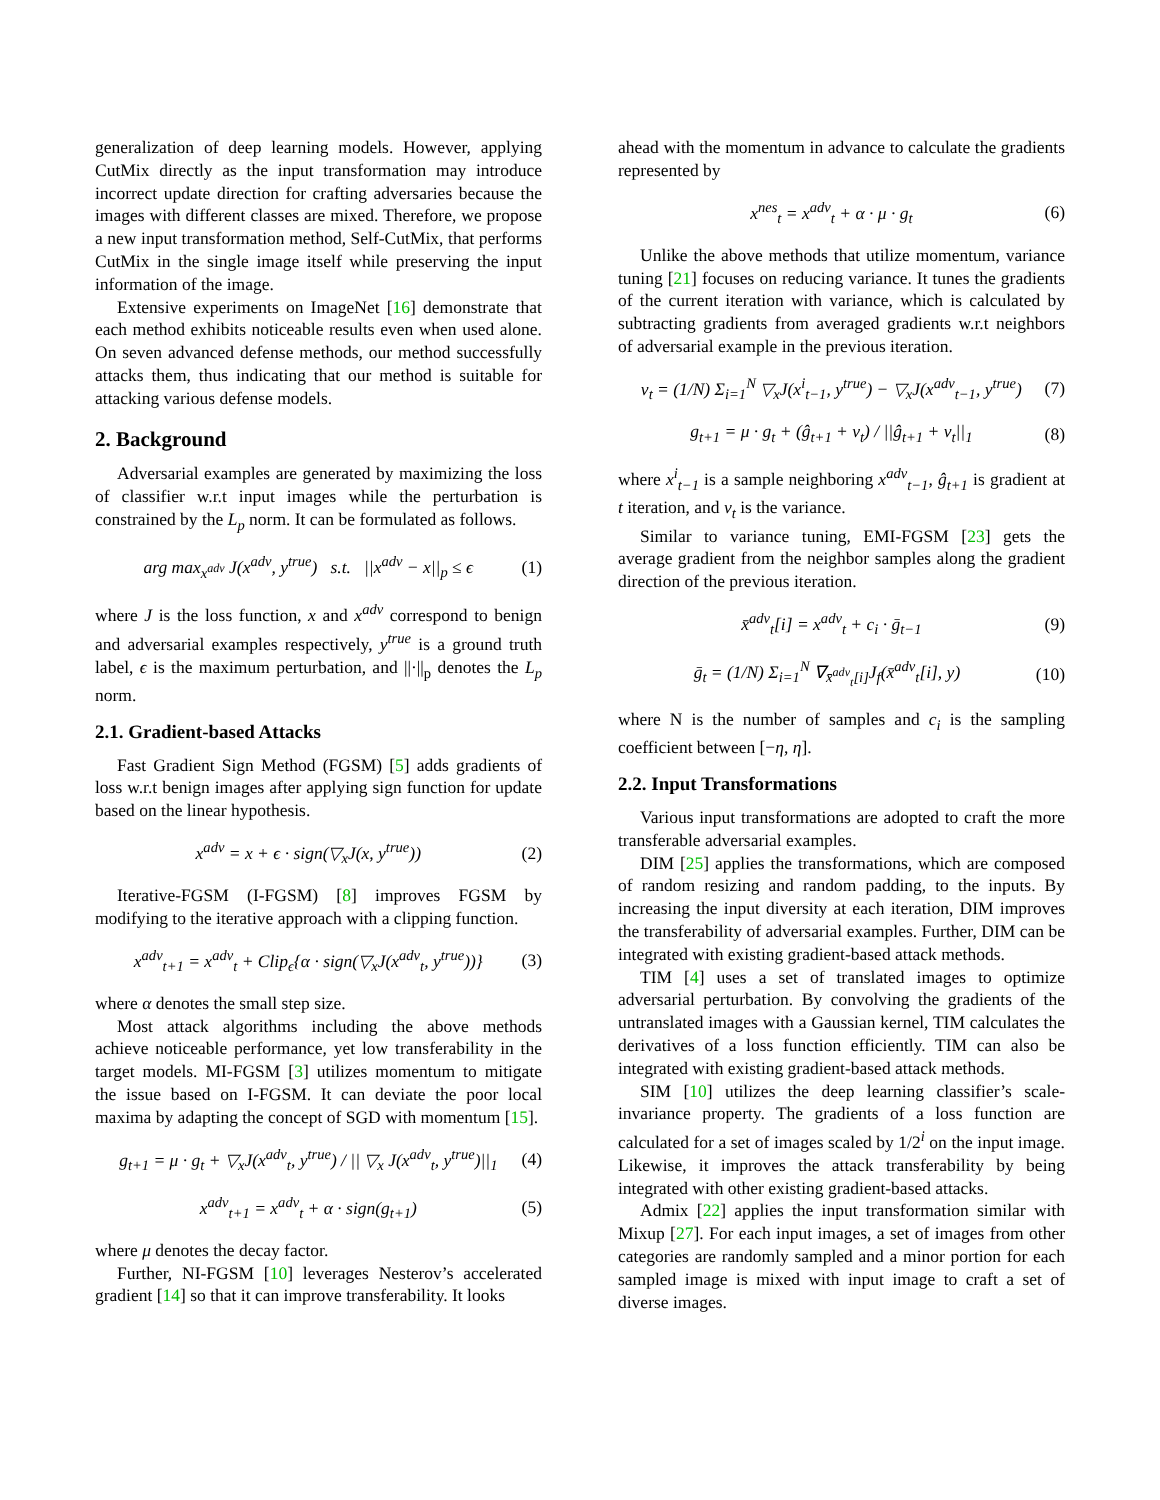generalization of deep learning models. However, applying CutMix directly as the input transformation may introduce incorrect update direction for crafting adversaries because the images with different classes are mixed. Therefore, we propose a new input transformation method, Self-CutMix, that performs CutMix in the single image itself while preserving the input information of the image.
Extensive experiments on ImageNet [16] demonstrate that each method exhibits noticeable results even when used alone. On seven advanced defense methods, our method successfully attacks them, thus indicating that our method is suitable for attacking various defense models.
2. Background
Adversarial examples are generated by maximizing the loss of classifier w.r.t input images while the perturbation is constrained by the L<sub>p</sub> norm. It can be formulated as follows.
arg max<sub>x<sup>adv</sup></sub> J(x<sup>adv</sup>, y<sup>true</sup>) s.t. ||x<sup>adv</sup> − x||<sub>p</sub> ≤ ϵ (1)
where J is the loss function, x and x<sup>adv</sup> correspond to benign and adversarial examples respectively, y<sup>true</sup> is a ground truth label, ϵ is the maximum perturbation, and ||·||<sub>p</sub> denotes the L<sub>p</sub> norm.
2.1. Gradient-based Attacks
Fast Gradient Sign Method (FGSM) [5] adds gradients of loss w.r.t benign images after applying sign function for update based on the linear hypothesis.
x<sup>adv</sup> = x + ϵ · sign(▽<sub>x</sub>J(x, y<sup>true</sup>)) (2)
Iterative-FGSM (I-FGSM) [8] improves FGSM by modifying to the iterative approach with a clipping function.
x<sup>adv</sup><sub>t+1</sub> = x<sup>adv</sup><sub>t</sub> + Clip<sub>ϵ</sub>{α · sign(▽<sub>x</sub>J(x<sup>adv</sup><sub>t</sub>, y<sup>true</sup>))} (3)
where α denotes the small step size.
Most attack algorithms including the above methods achieve noticeable performance, yet low transferability in the target models. MI-FGSM [3] utilizes momentum to mitigate the issue based on I-FGSM. It can deviate the poor local maxima by adapting the concept of SGD with momentum [15].
g<sub>t+1</sub> = μ · g<sub>t</sub> + ▽<sub>x</sub>J(x<sup>adv</sup><sub>t</sub>, y<sup>true</sup>) / || ▽<sub>x</sub> J(x<sup>adv</sup><sub>t</sub>, y<sup>true</sup>)||<sub>1</sub> (4)
x<sup>adv</sup><sub>t+1</sub> = x<sup>adv</sup><sub>t</sub> + α · sign(g<sub>t+1</sub>) (5)
where μ denotes the decay factor.
Further, NI-FGSM [10] leverages Nesterov’s accelerated gradient [14] so that it can improve transferability. It looks
ahead with the momentum in advance to calculate the gradients represented by
x<sup>nes</sup><sub>t</sub> = x<sup>adv</sup><sub>t</sub> + α · μ · g<sub>t</sub> (6)
Unlike the above methods that utilize momentum, variance tuning [21] focuses on reducing variance. It tunes the gradients of the current iteration with variance, which is calculated by subtracting gradients from averaged gradients w.r.t neighbors of adversarial example in the previous iteration.
v<sub>t</sub> = (1/N) Σ<sub>i=1</sub><sup>N</sup> ▽<sub>x</sub>J(x<sup>i</sup><sub>t−1</sub>, y<sup>true</sup>) − ▽<sub>x</sub>J(x<sup>adv</sup><sub>t−1</sub>, y<sup>true</sup>) (7)
g<sub>t+1</sub> = μ · g<sub>t</sub> + (ĝ<sub>t+1</sub> + v<sub>t</sub>) / ||ĝ<sub>t+1</sub> + v<sub>t</sub>||<sub>1</sub> (8)
where x<sup>i</sup><sub>t−1</sub> is a sample neighboring x<sup>adv</sup><sub>t−1</sub>, ĝ<sub>t+1</sub> is gradient at t iteration, and v<sub>t</sub> is the variance.
Similar to variance tuning, EMI-FGSM [23] gets the average gradient from the neighbor samples along the gradient direction of the previous iteration.
x̄<sup>adv</sup><sub>t</sub>[i] = x<sup>adv</sup><sub>t</sub> + c<sub>i</sub> · ḡ<sub>t−1</sub> (9)
ḡ<sub>t</sub> = (1/N) Σ<sub>i=1</sub><sup>N</sup> ∇<sub>x̄<sup>adv</sup><sub>t</sub>[i]</sub>J<sub>f</sub>(x̄<sup>adv</sup><sub>t</sub>[i], y) (10)
where N is the number of samples and c<sub>i</sub> is the sampling coefficient between [−η, η].
2.2. Input Transformations
Various input transformations are adopted to craft the more transferable adversarial examples.
DIM [25] applies the transformations, which are composed of random resizing and random padding, to the inputs. By increasing the input diversity at each iteration, DIM improves the transferability of adversarial examples. Further, DIM can be integrated with existing gradient-based attack methods.
TIM [4] uses a set of translated images to optimize adversarial perturbation. By convolving the gradients of the untranslated images with a Gaussian kernel, TIM calculates the derivatives of a loss function efficiently. TIM can also be integrated with existing gradient-based attack methods.
SIM [10] utilizes the deep learning classifier’s scale-invariance property. The gradients of a loss function are calculated for a set of images scaled by 1/2<sup>i</sup> on the input image. Likewise, it improves the attack transferability by being integrated with other existing gradient-based attacks.
Admix [22] applies the input transformation similar with Mixup [27]. For each input images, a set of images from other categories are randomly sampled and a minor portion for each sampled image is mixed with input image to craft a set of diverse images.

## What the task requires
Print exactly the lines above from the one with "where μ denotes the decay factor." to the one with "Similar to variance", including both.

## Result
where μ denotes the decay factor.
Further, NI-FGSM [10] leverages Nesterov’s accelerated gradient [14] so that it can improve transferability. It looks
ahead with the momentum in advance to calculate the gradients represented by
x<sup>nes</sup><sub>t</sub> = x<sup>adv</sup><sub>t</sub> + α · μ · g<sub>t</sub> (6)
Unlike the above methods that utilize momentum, variance tuning [21] focuses on reducing variance. It tunes the gradients of the current iteration with variance, which is calculated by subtracting gradients from averaged gradients w.r.t neighbors of adversarial example in the previous iteration.
v<sub>t</sub> = (1/N) Σ<sub>i=1</sub><sup>N</sup> ▽<sub>x</sub>J(x<sup>i</sup><sub>t−1</sub>, y<sup>true</sup>) − ▽<sub>x</sub>J(x<sup>adv</sup><sub>t−1</sub>, y<sup>true</sup>) (7)
g<sub>t+1</sub> = μ · g<sub>t</sub> + (ĝ<sub>t+1</sub> + v<sub>t</sub>) / ||ĝ<sub>t+1</sub> + v<sub>t</sub>||<sub>1</sub> (8)
where x<sup>i</sup><sub>t−1</sub> is a sample neighboring x<sup>adv</sup><sub>t−1</sub>, ĝ<sub>t+1</sub> is gradient at t iteration, and v<sub>t</sub> is the variance.
Similar to variance tuning, EMI-FGSM [23] gets the average gradient from the neighbor samples along the gradient direction of the previous iteration.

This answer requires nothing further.